Depuis cette date du 8 octobre 1991, on ne saurait sous-estimer les impacts de cet embargo sur l'économie nationale et sur le fonctionnement des institutions du pays. En dehors des statistiques qui continuent d’animer les débats relatifs à ce sombre chapitre dans l’histoire politique et économique haïtienne, on ne saurait laisser passer sous silence les milliers de victimes qui portent tous les noms et les anonymes, et sans oublier que cet embargo allait pourtant servir de déclic pour renforcer de façon significative l'appétit de nos plus proches voisins à transformer Haïti, comme leur principale province ou marché pour écouler les produits de toutes sortes.
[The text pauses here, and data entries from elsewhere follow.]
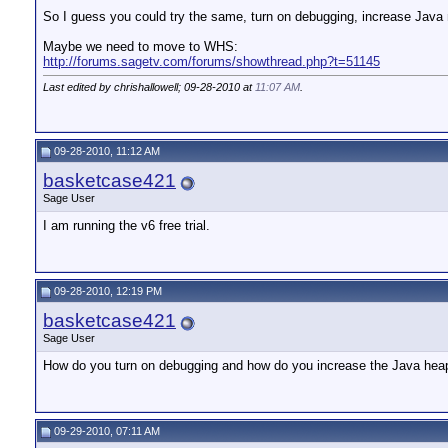
So I guess you could try the same, turn on debugging, increase Java m
Maybe we need to move to WHS:
http://forums.sagetv.com/forums/showthread.php?t=51145
Last edited by chrishallowell; 09-28-2010 at
11:07 AM
.
09-28-2010, 11:12 AM
basketcase421
Sage User
I am running the v6 free trial.
09-28-2010, 12:19 PM
basketcase421
Sage User
How do you turn on debugging and how do you increase the Java hea
09-29-2010, 07:11 AM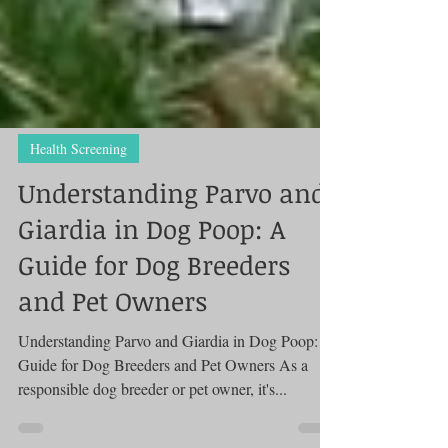
Health Screening
Understanding Parvo and
Giardia in Dog Poop: A
Guide for Dog Breeders
and Pet Owners
Understanding Parvo and Giardia in Dog Poop: A
Guide for Dog Breeders and Pet Owners As a
responsible dog breeder or pet owner, it's...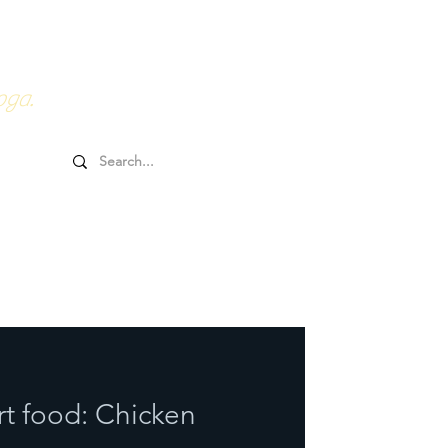
0HRs YTT
Online Goodies
oga.
rt food: Chicken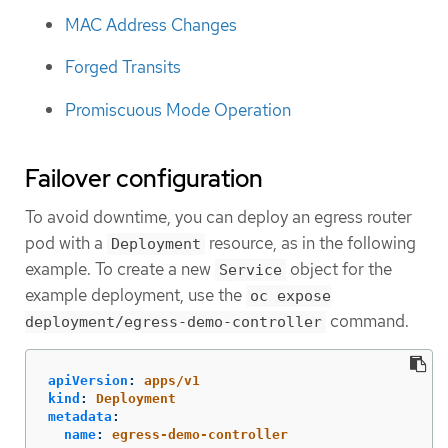
MAC Address Changes
Forged Transits
Promiscuous Mode Operation
Failover configuration
To avoid downtime, you can deploy an egress router
pod with a
resource, as in the following
Deployment
example. To create a new
object for the
Service
example deployment, use the
oc expose
command.
deployment/egress-demo-controller
apiVersion
:
apps/v1
kind
:
Deployment
metadata
:
name
:
egress-demo-controller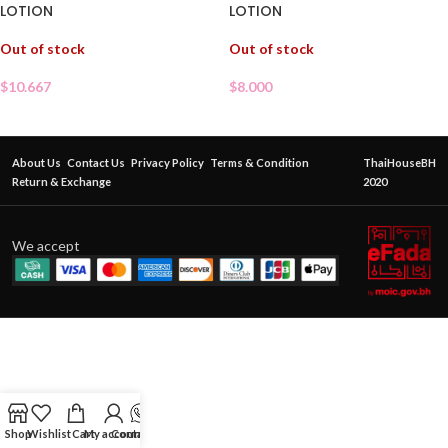
LOTION
LOTION
Out of stock
Out of stock
$
10.667
$
8.000
About Us
Contact Us
Privacy Policy
Terms & Condition
ThaiHouseBH
Return & Exchange
2020
We accept
Shop
Wishlist
Cart
My account
Contact Us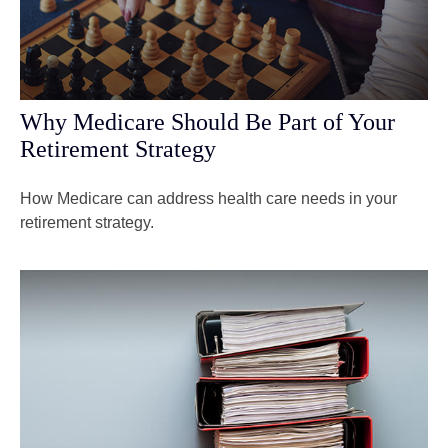
Why Medicare Should Be Part of Your
Retirement Strategy
How Medicare can address health care needs in your
retirement strategy.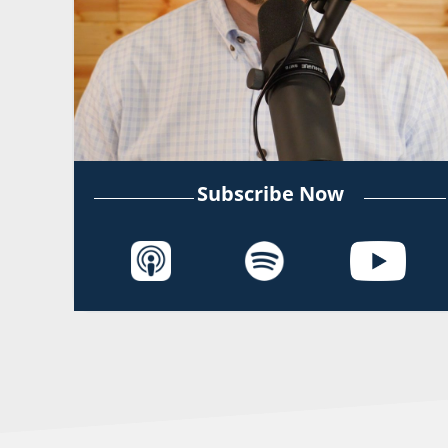
Subscribe Now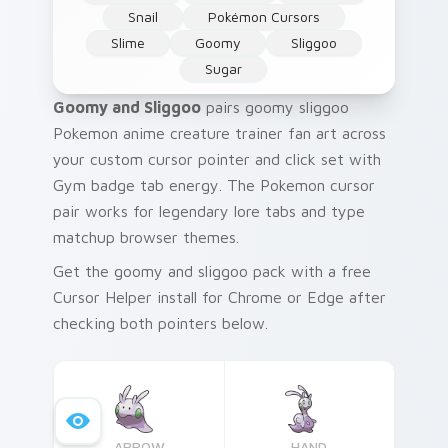
Snail
Pokémon Cursors
Slime
Goomy
Sliggoo
Sugar
Goomy and Sliggoo
pairs goomy sliggoo
Pokemon anime creature trainer fan art across
your custom cursor pointer and click set with
Gym badge tab energy. The Pokemon cursor
pair works for legendary lore tabs and type
matchup browser themes.
Get the goomy and sliggoo pack with a free
Cursor Helper install for Chrome or Edge after
checking both pointers below.
ARROW
HAND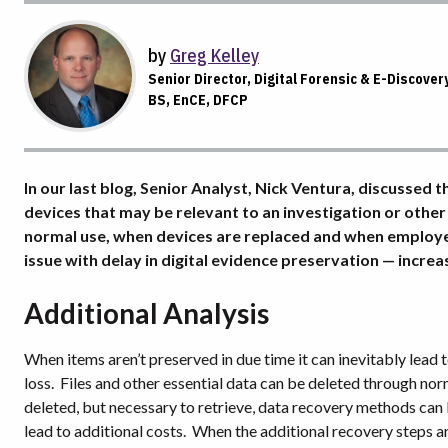
by
Greg Kelley
Senior Director, Digital Forensic & E-Discover
BS, EnCE, DFCP
In our last blog, Senior Analyst, Nick Ventura, discussed
devices that may be relevant to an investigation or other
normal use, when devices are replaced and when employees
issue with delay in digital evidence preservation — increa
Additional Analysis
When items aren’t preserved in due time it can inevitably lead t
loss.
Files and other essential data can be deleted through norm
deleted, but necessary to retrieve, data recovery methods can
lead to additional costs.
When the additional recovery steps are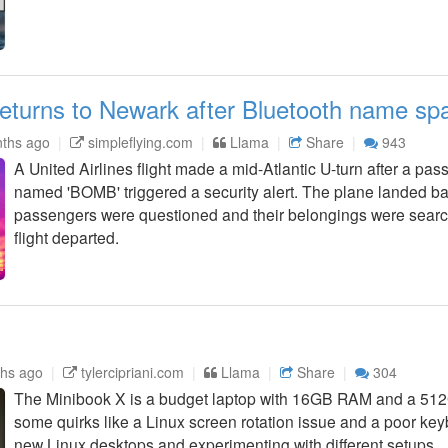
returns to Newark after Bluetooth name spa
ths ago
simpleflying.com
Llama
Share
943
A United Airlines flight made a mid-Atlantic U-turn after a pa
named 'BOMB' triggered a security alert. The plane landed b
passengers were questioned and their belongings were sear
flight departed.
hs ago
tylercipriani.com
Llama
Share
304
The Minibook X is a budget laptop with 16GB RAM and a 512
some quirks like a Linux screen rotation issue and a poor keyboa
new Linux desktops and experimenting with different setups.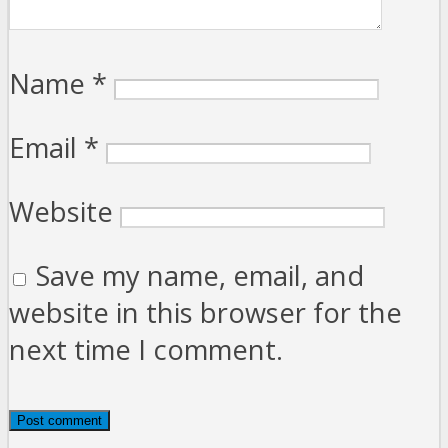
Name
*
Email
*
Website
Save my name, email, and
website in this browser for the
next time I comment.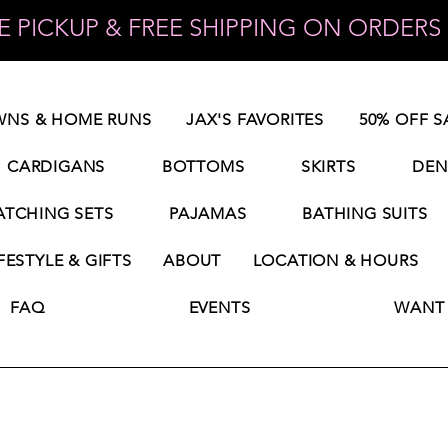
 PICKUP & FREE SHIPPING ON ORDERS 
NS & HOME RUNS
JAX'S FAVORITES
50% OFF S
CARDIGANS
BOTTOMS
SKIRTS
DEN
TCHING SETS
PAJAMAS
BATHING SUITS
FESTYLE & GIFTS
ABOUT
LOCATION & HOURS
FAQ
EVENTS
WANT 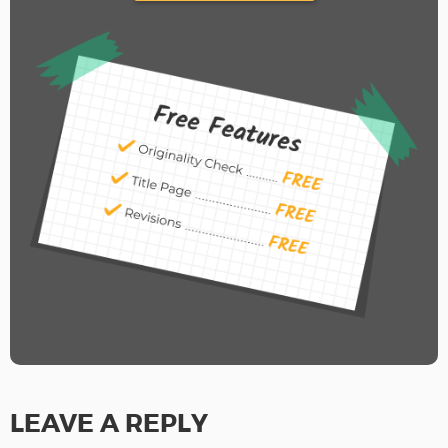
LEAVE A REPLY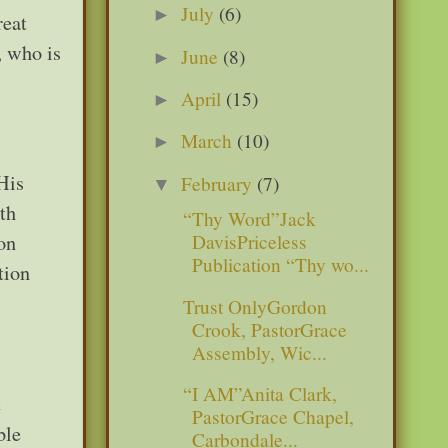
July
(6)
►
reat
, who is
June
(8)
►
April
(15)
►
March
(10)
►
His
February
(7)
▼
ath
“Thy Word”Jack
ion
DavisPriceless
Publication “Thy wo...
tion
Trust OnlyGordon
Crook, PastorGrace
Assembly, Wic...
“I AM”Anita Clark,
t
PastorGrace Chapel,
ble
Carbondale...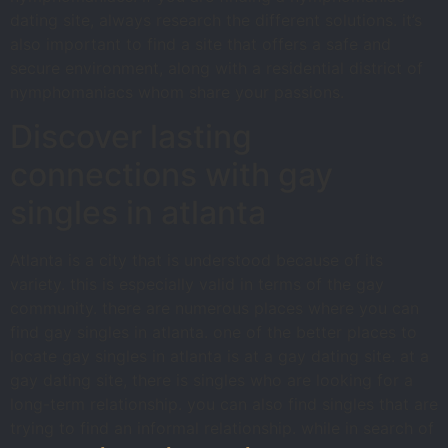
dating site, always research the different solutions. it’s
also important to find a site that offers a safe and
secure environment, along with a residential district of
nymphomaniacs whom share your passions.
Discover lasting
connections with gay
singles in atlanta
Atlanta is a city that is understood because of its
variety. this is especially valid in terms of the gay
community. there are numerous places where you can
find gay singles in atlanta. one of the better places to
locate gay singles in atlanta is at a gay dating site. at a
gay dating site, there is singles who are looking for a
long-term relationship. you can also find singles that are
trying to find an informal relationship. while in search of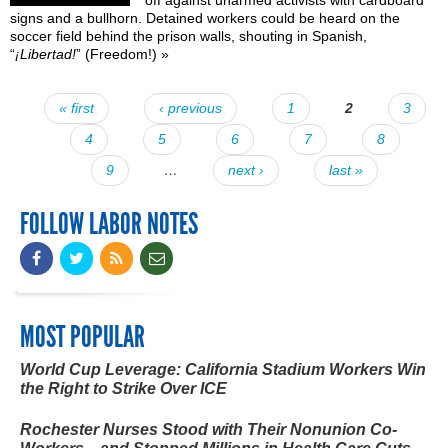
signs and a bullhorn. Detained workers
could be heard
on the
soccer field behind the prison walls, shouting in Spanish,
“
¡Libertad!
” (Freedom!)
»
« first
‹ previous
1
2
3
Pages
4
5
6
7
8
9
…
next ›
last »
FOLLOW LABOR NOTES
MOST POPULAR
World Cup Leverage: California Stadium Workers Win
the Right to Strike Over ICE
Rochester Nurses Stood with Their Nonunion Co-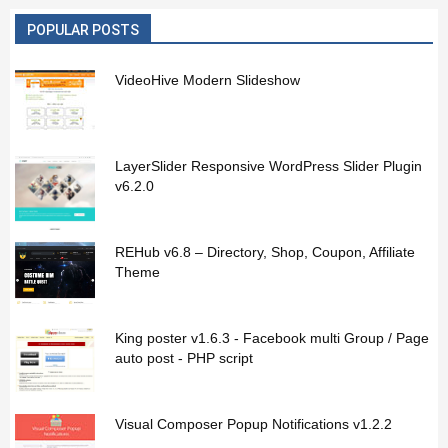
POPULAR POSTS
VideoHive Modern Slideshow
LayerSlider Responsive WordPress Slider Plugin
v6.2.0
REHub v6.8 – Directory, Shop, Coupon, Affiliate
Theme
King poster v1.6.3 - Facebook multi Group / Page
auto post - PHP script
Visual Composer Popup Notifications v1.2.2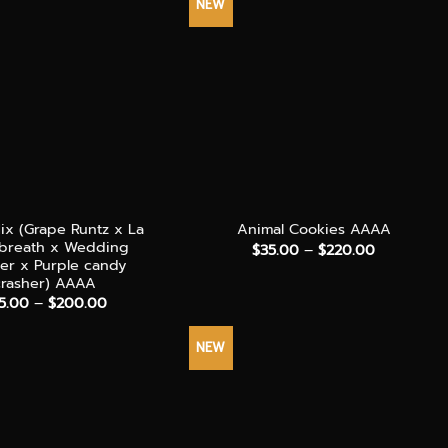
NEW
+
x (Grape Runtz x La
Animal Cookies AAAA
 breath x Wedding
Price
$
35.00
–
$
220.00
range:
her x Purple candy
$35.00
crasher) AAAA
through
Price
5.00
–
$
200.00
$220.00
range:
$55.00
through
NEW
$200.00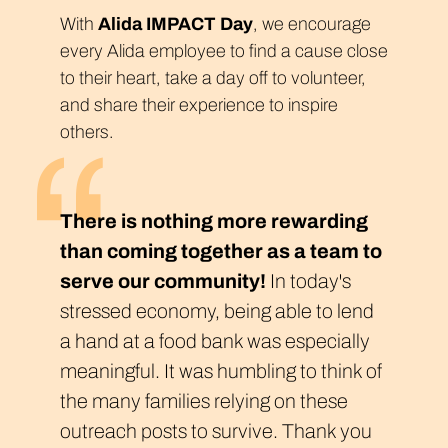
With
Alida IMPACT Day
, we encourage
every Alida employee to find a cause close
to their heart, take a day off to volunteer,
and share their experience to inspire
others.
There is nothing more rewarding
than coming together as a team to
serve our community!
In today's
stressed economy, being able to lend
a hand at a food bank was especially
meaningful. It was humbling to think of
the many families relying on these
outreach posts to survive. Thank you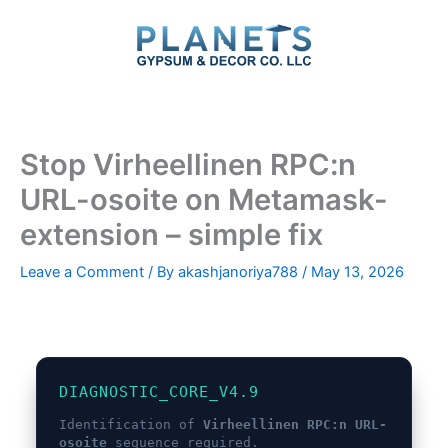
Skip
to
content
Stop Virheellinen RPC:n
URL-osoite on Metamask-
extension – simple fix
Leave a Comment
/ By
akashjanoriya788
/
May 13, 2026
DIAGNOSTIC_CORE_V4.9
Identification of
Virheellinen RPC:n URL-
osoite
sequence required.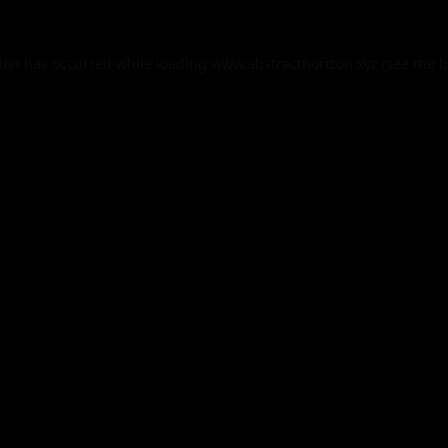
tion has occurred while loading
www.abstracthorizon.xyz
(see the
b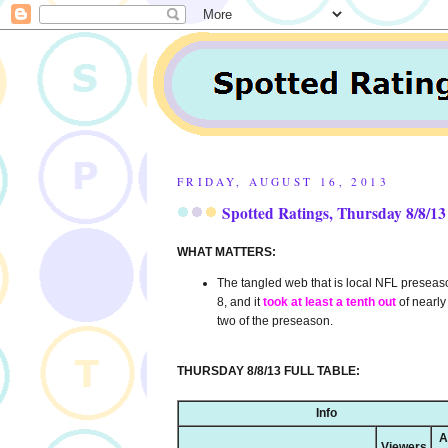
FRIDAY, AUGUST 16, 2013
Spotted Ratings, Thursday 8/8/13
WHAT MATTERS:
The tangled web that is local NFL presea
8, and it
took at least a tenth out
of nearl
two of the preseason.
THURSDAY 8/8/13 FULL TABLE:
Info
A
Viewers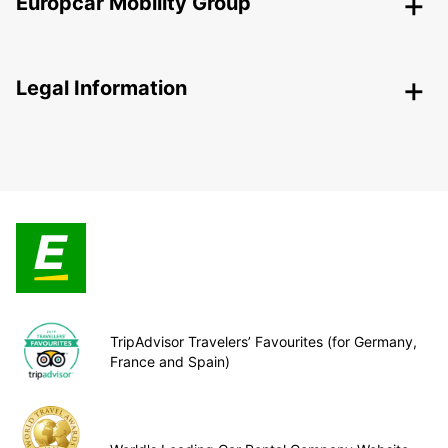
Europcar Mobility Group
Legal Information
TripAdvisor Travelers’ Favourites (for Germany,
France and Spain)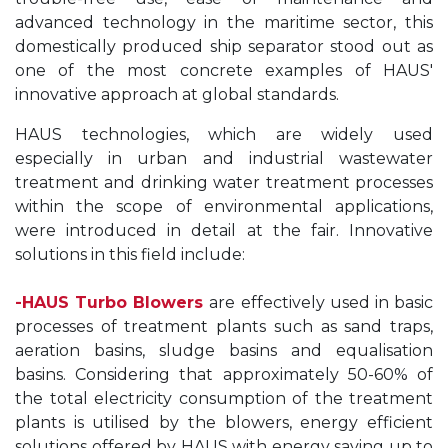
advanced technology in the maritime sector, this
domestically produced ship separator stood out as
one of the most concrete examples of HAUS'
innovative approach at global standards.
HAUS technologies, which are widely used
especially in urban and industrial wastewater
treatment and drinking water treatment processes
within the scope of environmental applications,
were introduced in detail at the fair. Innovative
solutions in this field include:
-
HAUS Turbo Blowers
are effectively used in basic
processes of treatment plants such as sand traps,
aeration basins, sludge basins and equalisation
basins. Considering that approximately 50-60% of
the total electricity consumption of the treatment
plants is utilised by the blowers, energy efficient
solutions offered by HAUS with energy saving up to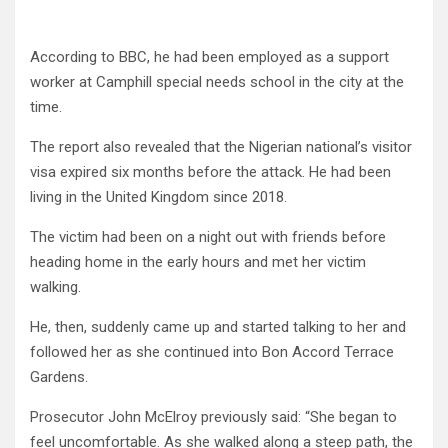
According to BBC, he had been employed as a support
worker at Camphill special needs school in the city at the
time.
The report also revealed that the Nigerian national’s visitor
visa expired six months before the attack. He had been
living in the United Kingdom since 2018.
The victim had been on a night out with friends before
heading home in the early hours and met her victim
walking.
He, then, suddenly came up and started talking to her and
followed her as she continued into Bon Accord Terrace
Gardens.
Prosecutor John McElroy previously said: “She began to
feel uncomfortable. As she walked along a steep path, the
Des cris d’alarme, des manifestations, des prises de position pour et contre, et même des chansons, en passant par celle du groupe « RAM », avaient alimenté les débats à cette époque. « Anbago ye, Ayiti pran nan anbago, kote moun mwen pa wè moun yo ? ». Qui sont les principales victimes ? Quels sont ceux et celles qui ont finalement profité de cet embargo de l'intérieur comme de l'extérieur ?

Dix ans après ces différents événements qui ont émaillé le mois d’octobre 1991 et de 1994, en passant par l’embargo imposé par la communauté internationale contre Haïti, jusqu’au débarquement des forces militaires étrangères, suivis d’une nouvelle occupation, le cycle infernal et destructif continue de se renouveler avec de nouvelles crises sociopolitiques, économiques, environnementales et institutionnelles.

Il y nécessité de décrypter le fonctionnement de ce cycle macabre de trente-six mois, dont les graines ont été plantées depuis le 8 octobre 1991, et que le pays récolte tous les trois ans : octobre 1991- octobre 1994 ; février 2001- février 2004 ; juillet 2018 - juillet 2021.

Depuis l’imposition de nouvel embargo des temps récents le 8 octobre 1991, après ceux imposés par certains États voisins puissants et des puissances coloniales au lendemain de 1804, les sanctions internationales contre Haïti prennent de multiples formes. 30 ans plus tard, la formule des « pays lock », comme une autre forme d’embargo imposé par les forces politiques internes, est venue renforcer l’autodestruction de l'économie nationale, de la production locale et décourager les investisseurs qui voudraient créer des emplois et de la richesse dans le pays.